The FDA needs to butt out of healthcare communications entirely. It's scary that the arm of the state reaches beyond forcing pharmaceutical companies and medical device makers to denounce their own product, and into making the press say what it wants.
Friday, April 1, 2011
How insurance encourages us not to ask questions: An example
Podiatrist has a look at my foot, confirms that I indeed have a plantar wart, and informs me of the stronger options available to treat such things when there's a prescription involved. Fine. (Well, except for the hour and a half beyond my scheduled appointment time I had to wait to see him, which is an example for a different argument against government regulation in health care...but that's for another day.)
At this point, the doctor told me he would shave off part of the wart so that the medication he prescribed me to put on it would be absorbed more efficiently. He took out his scalpel and scraped for about 30 seconds. I thought nothing of this at the time. But, a few days ago, I got my insurance company's "explanation of benefits," a statement I receive any time I visit a doctor or hospital. The EOB, as they abbreviate it, explains what services I received from the doctor, how much the doctor billed the insurance company, how much the insurance company actually paid out (since, frequently, they negotiate lower rates than the doctor initially bills), how much of a copay I had, and if there's any further obligation on my part to pay the doctor. (Usually, since I have a pretty generous insurance policy, there isn't.)

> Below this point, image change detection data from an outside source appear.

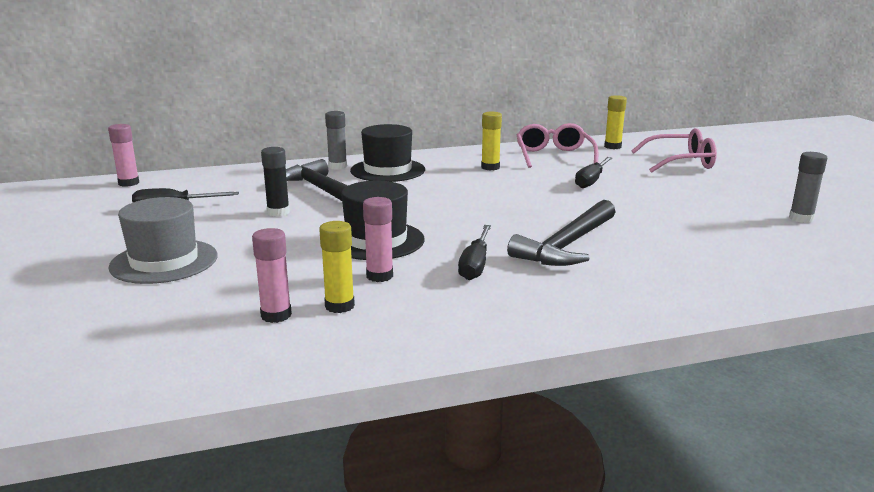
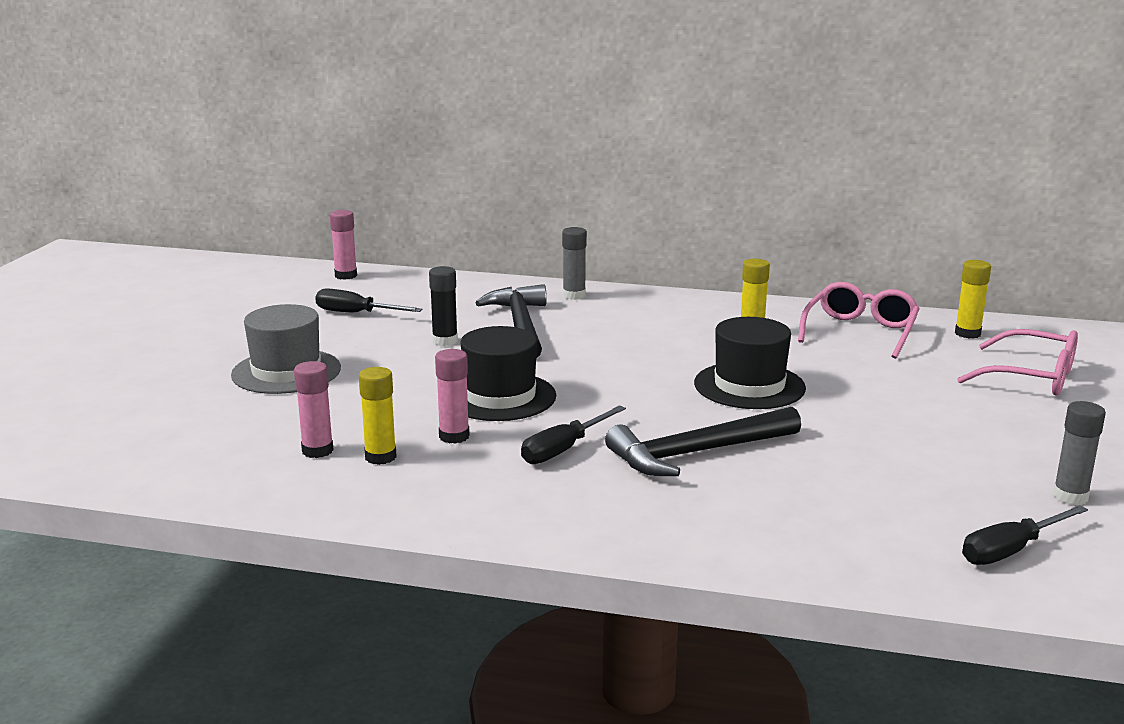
camera: 30 degrees right, 0 degrees up
black hat [350,124,425,182] -> black hat moved to [694,317,806,409]
black screwdriver [575,157,612,188] -> black screwdriver moved to [962,505,1088,565]

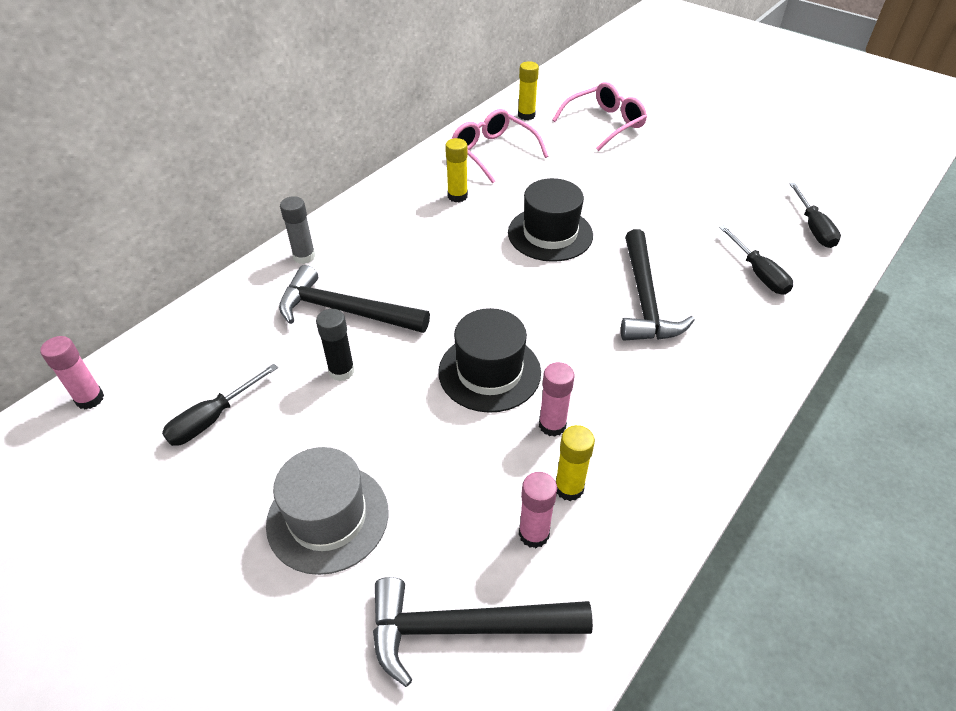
camera: 65 degrees left, 25 degrees up
black screwdriver [521,405,626,464] -> black screwdriver moved to [719,225,793,295]
grey glue stick [1053,401,1106,505] -> none
none -> black hammer [373,577,593,687]

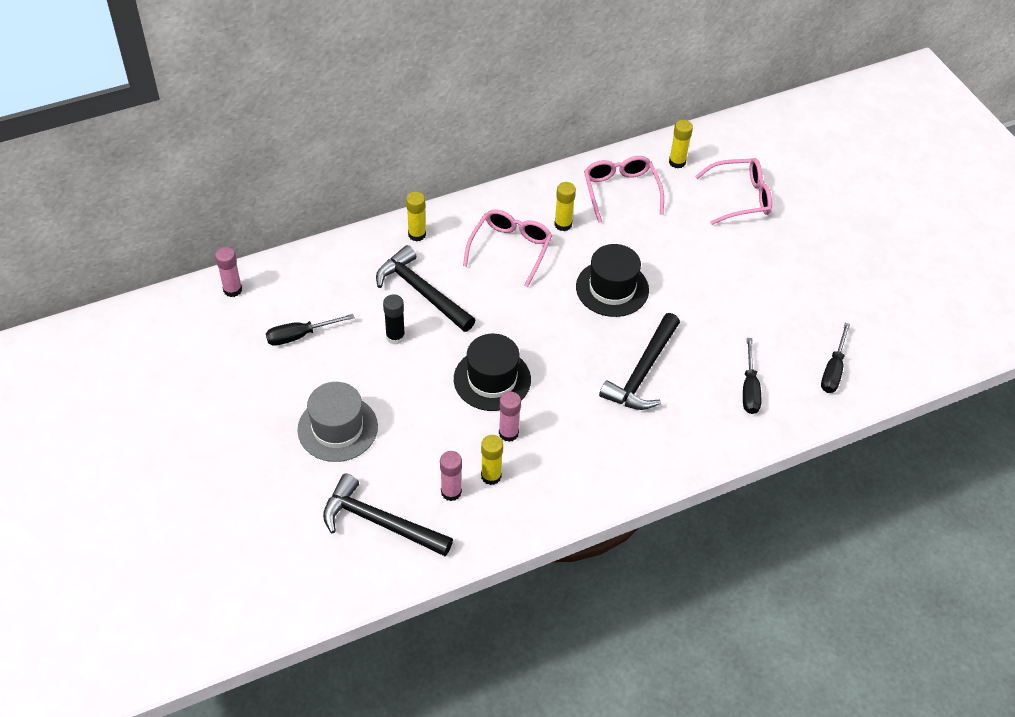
camera: 25 degrees right, 5 degrees up
grey glue stick [280,196,316,264] -> yellow glue stick [406,192,426,241]
none -> pink glasses [463,209,552,287]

When I got the EOB for the podiatrist visit, I saw that the doctor had billed about $150 for a "visit" and gotten paid the negotiated rate of $75. He also billed the insurance company $100 for "surgery," and got paid $53. It took me several minutes to figure out that this "surgery" was the 30 seconds' worth of shaving he'd done to my foot in the office! Would I have paid $53 for this service, let alone the requested rate of $100, if I were paying for my medical care directly? Oh, hell, no. It's something I easily could have done myself, at home, for the price of an Xacto knife. I'll admit, I probably wouldn't have thought to ask the doctor the price of such a simple "operation" before he performed it, but if he had had the nerve to try and charge me that much for it, I would have argued and, if he insisted on charging me in the end, I could have refused to see him for any further care and posted a negative review on one of the many ratings websites out there.
In any case, there would have been much more pressure on the doctor -- whether from me or from patients who'd seen him before me -- to put a much lower price on such a small service. Instead, there was no incentive at all for the doctor to charge a low price, or for me to question the bill afterward. After all, I'm not paying it -- my insurance company is. Except that, when this kind of decision is made by millions of people, guess what? Premiums go up!
Remember, we owe this distorted system to the tax policy that makes it advantageous for our employers to buy us generous health benefits rather than raising our salaries. In a free market -- free of coercive taxation -- most of us would likely buy far less comprehensive health care policies in order to save money, and then we'd scrutinize our health care expenses far more closely in order to save more money.